Image_1_An Embodied Agent Learning Affordances With Intrinsic Motivations and Solving Extrinsic Tasks With Attention and One-Step Planning.pdf

We propose an architecture for the open-ended learning and control of embodied agents. The architecture learns action affordances and forward models based on intrinsic motivations and can later use the acquired knowledge to solve extrinsic tasks by decomposing them into sub-tasks, each solved with one-step planning. An affordance is here operationalized as the agent's estimate of the probability of success of an action performed on a given object. The focus of the work is on the overall architecture while single sensorimotor components are simplified. A key element of the architecture is the use of “active vision” that plays two functions, namely to focus on single objects and to factorize visual information into the object appearance and object position. These processes serve both the acquisition and use of object-related affordances, and the decomposition of extrinsic goals (tasks) into multiple sub-goals (sub-tasks).
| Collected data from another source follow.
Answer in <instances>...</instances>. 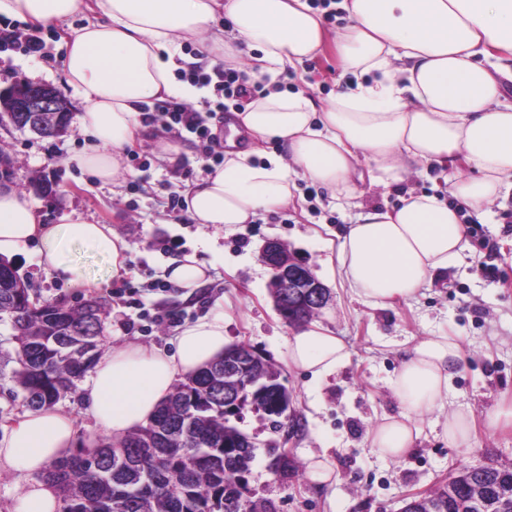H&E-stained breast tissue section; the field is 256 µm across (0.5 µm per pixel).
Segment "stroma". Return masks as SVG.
<instances>
[{"label":"stroma","instance_id":"stroma-1","mask_svg":"<svg viewBox=\"0 0 512 512\" xmlns=\"http://www.w3.org/2000/svg\"><path fill=\"white\" fill-rule=\"evenodd\" d=\"M50 51L45 61L22 53L0 52V89L23 77L55 87L79 114L82 104L67 84L62 60L65 31L43 30ZM275 83L303 89L314 101L341 91L345 83L336 66L334 46H326L302 69L278 73ZM176 152H168V145ZM86 145L78 122L61 136L42 138L0 124V153L12 165L4 181L30 191L34 179L53 191L35 195L45 223L76 213L110 225L131 246L128 276L113 278L107 261L91 248L71 244L68 261L94 280L75 288L46 271L38 243H28L15 257L17 272L41 299L80 306L96 299L106 307L104 343L167 348L178 327L204 316H223L224 334L249 346L273 363L290 396L288 418L272 431L261 414L248 410L241 428L259 444L250 480L252 499L274 502L277 512H401L411 497L438 488L464 467L512 465V429L494 430L488 416L512 402V195L476 212L460 206L444 173L415 166L403 185L385 188L357 182L355 205L331 198L324 188L295 177L294 201L249 224L227 231L220 224H193L174 219L167 209L170 194L204 178L213 161L203 160L193 135L172 141L159 126H147L135 146L140 157L126 161L127 178L101 183L80 171L70 158ZM439 196L457 208L468 234L467 249L447 270L437 272L413 299L375 306L343 285L338 248L348 224L363 208L395 207L407 193ZM285 244L303 260L330 292L316 322L329 327L348 346V360L333 374L314 379L293 370L284 354L295 331L275 308L269 272L259 260L265 241ZM195 255L209 268L208 283L193 291L168 285L162 269L171 260ZM455 338L461 359L452 392L443 409L412 416L414 442L398 459L372 448L369 436L401 406L391 388L406 348L431 336ZM15 344L8 323L0 322V424L22 414L23 394L12 378ZM462 411L472 421L467 444L455 445L443 434L447 415ZM286 445L292 457L308 463L326 457L334 470L330 483L311 476L276 481L265 468L267 448Z\"/></svg>","mask_w":512,"mask_h":512}]
</instances>
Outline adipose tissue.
Wrapping results in <instances>:
<instances>
[{
	"mask_svg": "<svg viewBox=\"0 0 512 512\" xmlns=\"http://www.w3.org/2000/svg\"><path fill=\"white\" fill-rule=\"evenodd\" d=\"M347 23L329 36L307 0H0V15L38 27H61L75 13L98 18L70 30L63 68L84 101L78 116L90 145L73 163L102 182L124 178L126 148L141 135L140 106L174 95L182 40L204 36L210 65L240 61L258 50L253 77L297 68L336 42V58L354 84L321 102L305 91L270 90L239 115L253 140H278L287 157L233 152L222 168L187 188V213L198 224H243L286 206L293 178L326 188L336 200L355 197V179L391 187L413 165L448 169L461 204L482 208L512 194V0H341ZM368 159L359 170L360 159ZM471 165L467 176L460 164ZM455 208L433 194L407 193L397 208H370L349 225L339 247L341 274L360 297L387 305L415 296L466 247ZM39 244L41 262L72 286L83 269L68 262L67 243L105 257L113 276L127 274L129 243L109 225L80 216L42 223L27 193L0 184V256ZM171 350L120 344L97 359L84 386L86 415L113 440L147 424L177 381L222 358L230 343L224 319L203 317L178 328ZM290 367L322 378L349 358L342 338L319 324L289 336ZM461 358L459 343L433 336L406 350L392 381L402 412L372 431L371 444L391 459L413 444L412 415L443 409ZM75 419L50 405L0 426V467L29 476L16 512H60L54 487L39 475L68 455Z\"/></svg>",
	"mask_w": 512,
	"mask_h": 512,
	"instance_id": "obj_1",
	"label": "adipose tissue"
}]
</instances>
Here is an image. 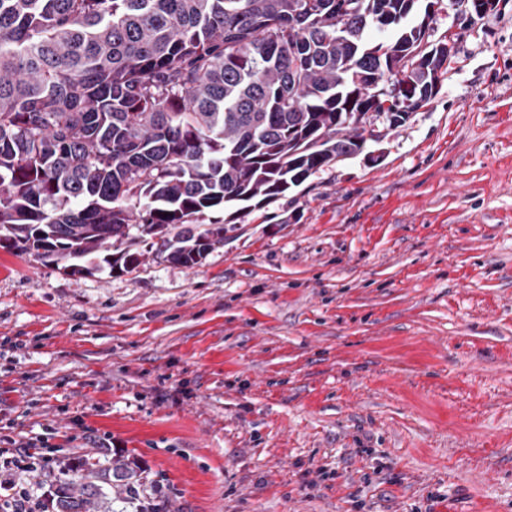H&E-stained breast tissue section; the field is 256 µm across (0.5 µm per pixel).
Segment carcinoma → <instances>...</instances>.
<instances>
[{"label":"carcinoma","mask_w":512,"mask_h":512,"mask_svg":"<svg viewBox=\"0 0 512 512\" xmlns=\"http://www.w3.org/2000/svg\"><path fill=\"white\" fill-rule=\"evenodd\" d=\"M421 2L0 0V242L74 276L128 272L140 253L109 248L137 224L194 267L224 241L192 228L208 213L283 196L362 153L364 124L426 106L456 50L429 41ZM82 467L53 512H163L135 462Z\"/></svg>","instance_id":"carcinoma-1"}]
</instances>
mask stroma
Returning a JSON list of instances; mask_svg holds the SVG:
<instances>
[{"instance_id":"obj_1","label":"stroma","mask_w":512,"mask_h":512,"mask_svg":"<svg viewBox=\"0 0 512 512\" xmlns=\"http://www.w3.org/2000/svg\"><path fill=\"white\" fill-rule=\"evenodd\" d=\"M430 102L186 268L0 246V448L134 458L165 512H512V0Z\"/></svg>"}]
</instances>
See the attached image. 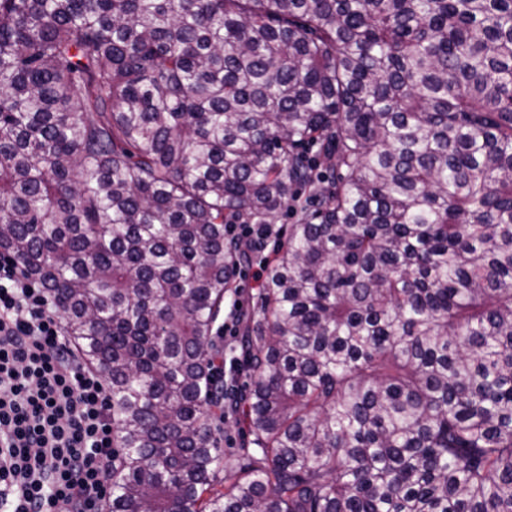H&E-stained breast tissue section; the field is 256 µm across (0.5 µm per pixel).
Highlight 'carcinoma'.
Instances as JSON below:
<instances>
[{"label": "carcinoma", "instance_id": "cac0c4a2", "mask_svg": "<svg viewBox=\"0 0 512 512\" xmlns=\"http://www.w3.org/2000/svg\"><path fill=\"white\" fill-rule=\"evenodd\" d=\"M290 206L226 464V227ZM0 249L106 375L110 512H512V0H0ZM219 423L224 424L222 433L218 436L221 439L220 446L224 449V462H229L234 458L239 448L243 446L246 440V432L240 414L232 415L225 420L221 417Z\"/></svg>", "mask_w": 512, "mask_h": 512}]
</instances>
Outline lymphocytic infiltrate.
Masks as SVG:
<instances>
[{
	"label": "lymphocytic infiltrate",
	"mask_w": 512,
	"mask_h": 512,
	"mask_svg": "<svg viewBox=\"0 0 512 512\" xmlns=\"http://www.w3.org/2000/svg\"><path fill=\"white\" fill-rule=\"evenodd\" d=\"M113 451L105 374L50 290L0 252V512H104Z\"/></svg>",
	"instance_id": "lymphocytic-infiltrate-1"
}]
</instances>
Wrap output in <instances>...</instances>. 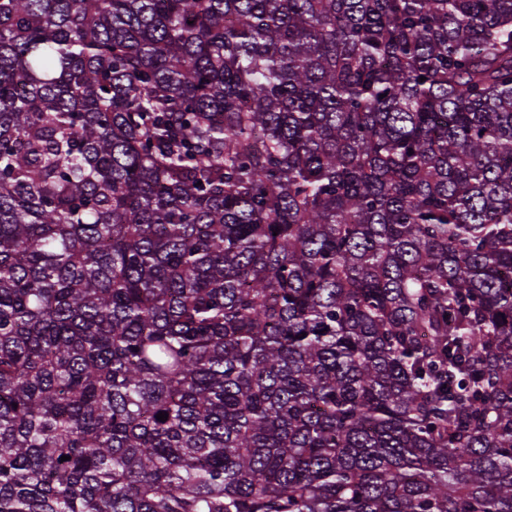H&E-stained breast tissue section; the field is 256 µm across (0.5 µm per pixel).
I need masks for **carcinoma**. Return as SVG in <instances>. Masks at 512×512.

The architecture gives novel contributions on three problems: (a) the learning of affordances based on intrinsic motivations; (b) the use of active vision to decompose complex extrinsic tasks; (c) the possible role of affordances within planning systems endowed with models of the world. The architecture is tested in a simulated stylized 2D scenario in which objects need to be moved or “manipulated” in order to accomplish new desired overall configurations of the objects (extrinsic goals). The results show the utility of using intrinsic motivations to support affordance learning; the utility of active vision to solve composite tasks; and the possible utility of affordances for solving utility-based planning problems.